As another example, see what happens when you add up `0.1` three times:

In [None]:
0.1 + 0.1 + 0.1

The result is close to `0.3`, but not exact.  We will see other examples of floating-point approximation later, and learn some ways to deal with it.

## Variables

A variable is a name that refers to a value.

The following statement assigns the `int` value 5 to a variable named `x`:

In [None]:
x = 5

The variable we just created has the name `x` and the value 5.

If a variable name appears at the end of a cell, Jupyter displays its value.

In [None]:
x

If we use `x` as part of an arithmetic operation, it represents the value 5:

In [None]:
x + 1

In [None]:
x**2

We can also use `x` with `numpy` functions:

In [None]:
np.exp(x)

Notice that the result from `exp` is a floating-point number, even though the value of `x` is an integer.

## Calculation with variables

Now let's use variables to solve a problem involving mathematical calculation.

Suppose we have the following formula for computing compound interest [from Wikipedia](https://en.wikipedia.org/wiki/Compound_interest#Periodic_compounding):

"The total accumulated value, including the principal sum $P$ plus compounded interest $I$, is given by the formula:

$V=P\left(1+{\frac {r}{n}}\right)^{nt}$

where:

* $P$ is the original principal sum
* $V$ is the total accumulated value
* $r$ is the nominal annual interest rate
* $n$ is the compounding frequency
* $t$ is the overall length of time the interest is applied (expressed using the same time units as $r$, usually years).

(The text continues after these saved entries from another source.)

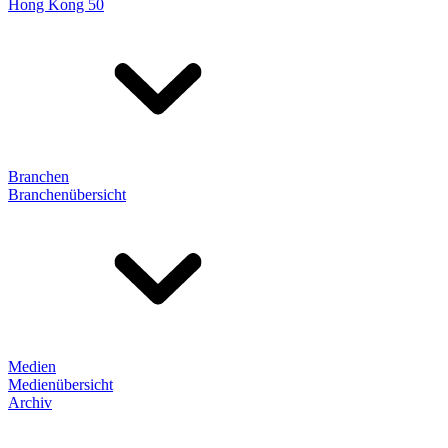
Hong Kong 50
Branchen
Branchenübersicht
Medien
Medienübersicht
Archiv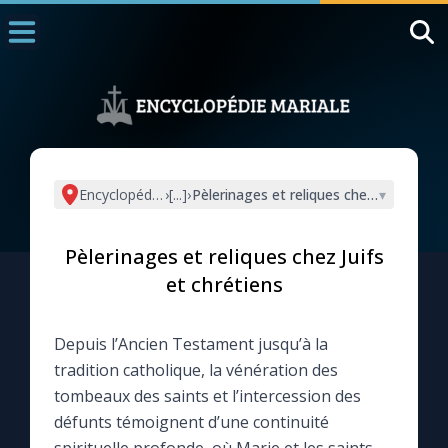
Accueil
La Messe
Aujourd'hui
Nous souten
Encyclopédie mariale
›
[...]
›
Pèlerinages et reliques chez Juifs et ch
▾
◼︎
1000 Raisons de Croire
Pèlerinages et reliques chez Juifs
L'actualité de la semaine
et chrétiens
La chaîne Youtube
Depuis l’Ancien Testament jusqu’à la
tradition catholique, la vénération des
La newsletter
tombeaux des saints et l’intercession des
défunts témoignent d’une continuité
La vidéo de la semaine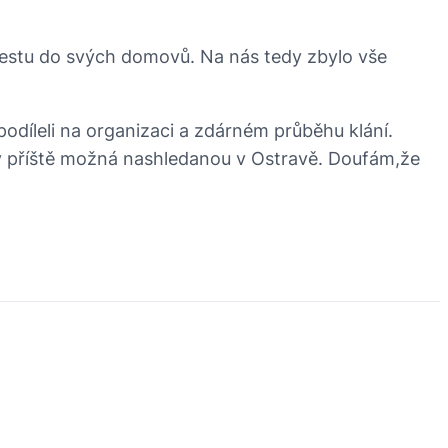
 cestu do svých domovů. Na nás tedy zbylo vše
 podíleli na organizaci a zdárném průběhu klání.
y příště možná nashledanou v Ostravě. Doufám,že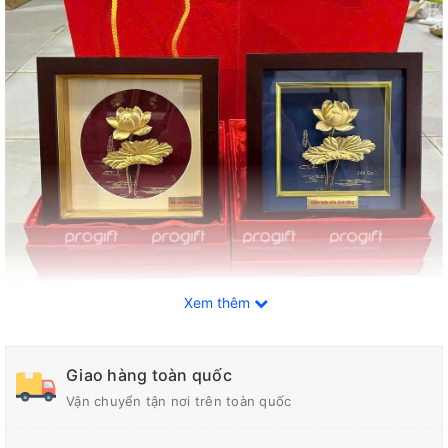
Xem thêm
Giao hàng toàn quốc
Vận chuyển tận nơi trên toàn quốc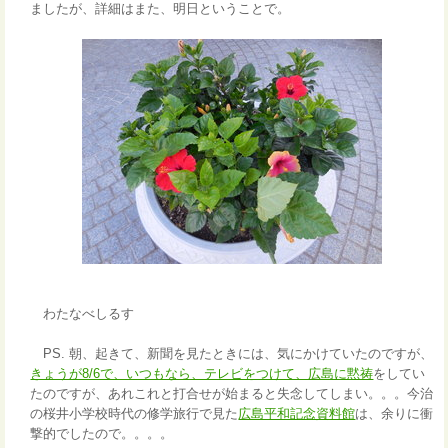
ましたが、詳細はまた、明日ということで。
わたなべしるす
PS. 朝、起きて、新聞を見たときには、気にかけていたのですが、
きょうが8/6で、いつもなら、テレビをつけて、広島に黙祷
をしてい
たのですが、あれこれと打合せが始まると失念してしまい。。。今治
の桜井小学校時代の修学旅行で見た
広島平和記念資料館
は、余りに衝
撃的でしたので。。。。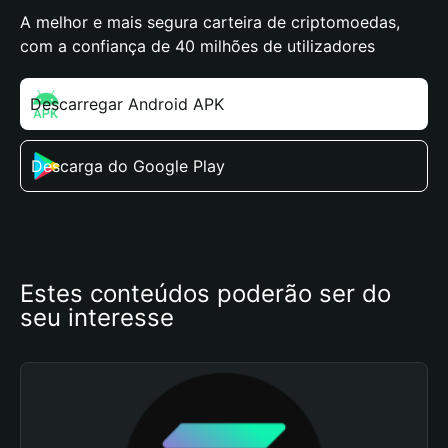
A melhor e mais segura carteira de criptomoedas,
com a confiança de 40 milhões de utilizadores
Descarregar Android APK
Descarga do Google Play
Estes conteúdos poderão ser do 
seu interesse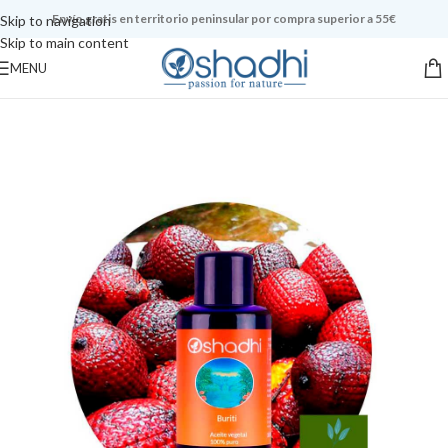
Envío gratis en territorio peninsular por compra superior a 55€
Skip to navigation
Skip to main content
MENU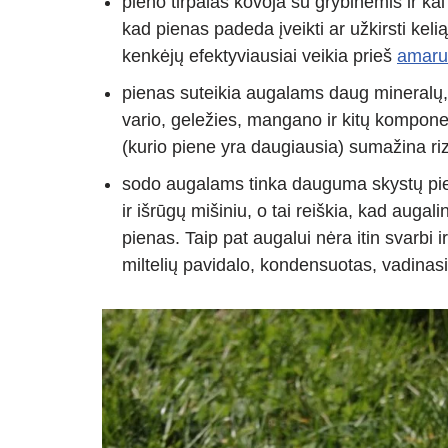
pieno tirpalas kovoja su grybinėmis ir kai
kad pienas padeda įveikti ar užkirsti keli
kenkėjų efektyviausiai veikia prieš
amaru
pienas suteikia augalams daug mineralų, to
vario, geležies, mangano ir kitų kompon
(kurio piene yra daugiausia) sumažina riz
sodo augalams tinka dauguma skystų pieno
ir išrūgų mišiniu, o tai reiškia, kad auga
pienas. Taip pat augalui nėra itin svarbi i
miltelių pavidalo, kondensuotas, vadinas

"Suppose a principal amount of \$1,500 is deposited in a bank paying an annual interest rate of 4.3\%, compounded quarterly.
Then the balance after 6 years is found by using the formula above, with

In [None]:
P = 1500
r = 0.043
n = 4
t = 6

We can compute the total accumulated value by translating the mathematical formula into Python syntax:

In [None]:
P * (1 + r/n)**(n*t)

**Exercise:** Continuing the example from Wikipedia:

"Suppose the same amount of \$1,500 is compounded biennially", so `n = 1/2`.  

What would the total value be after 6 years?  Hint: we expect the answer to be a bit less than the previous answer.

In [None]:
# Solution

n = 1/2
P * (1 + r/n)**(n*t)

**Exercise:** If interest is compounded continuously, the value after time $t$ is given by the formula:

$V=P~e^{rt}$

Translate this function into Python and use it compute the value of the investment in the previous example with continuous compounding.  Hint: we expect the answer to be a bit more than the previous answers.

In [None]:
# Solution

P * np.exp(r*t)

**Exercise** Applying your algebra skills, solve the previous equation for $r$.  Now use the formula you just derived to answer this question.

"Harvard's tuition in 1970 was \$4,070 (not including room, board, and fees).  

"In 2019 it is \$46,340.  What was the annual rate of increase over that period, treating it as if it had compounded continuously?"

In [None]:
# Solution

P = 4070
V = 46340
t = (2019 - 1970)
np.log(V/P) / t

The point of this exercise is to practice using variables.  But it is also a reminder about logarithms, which come up all the time when you do data science work.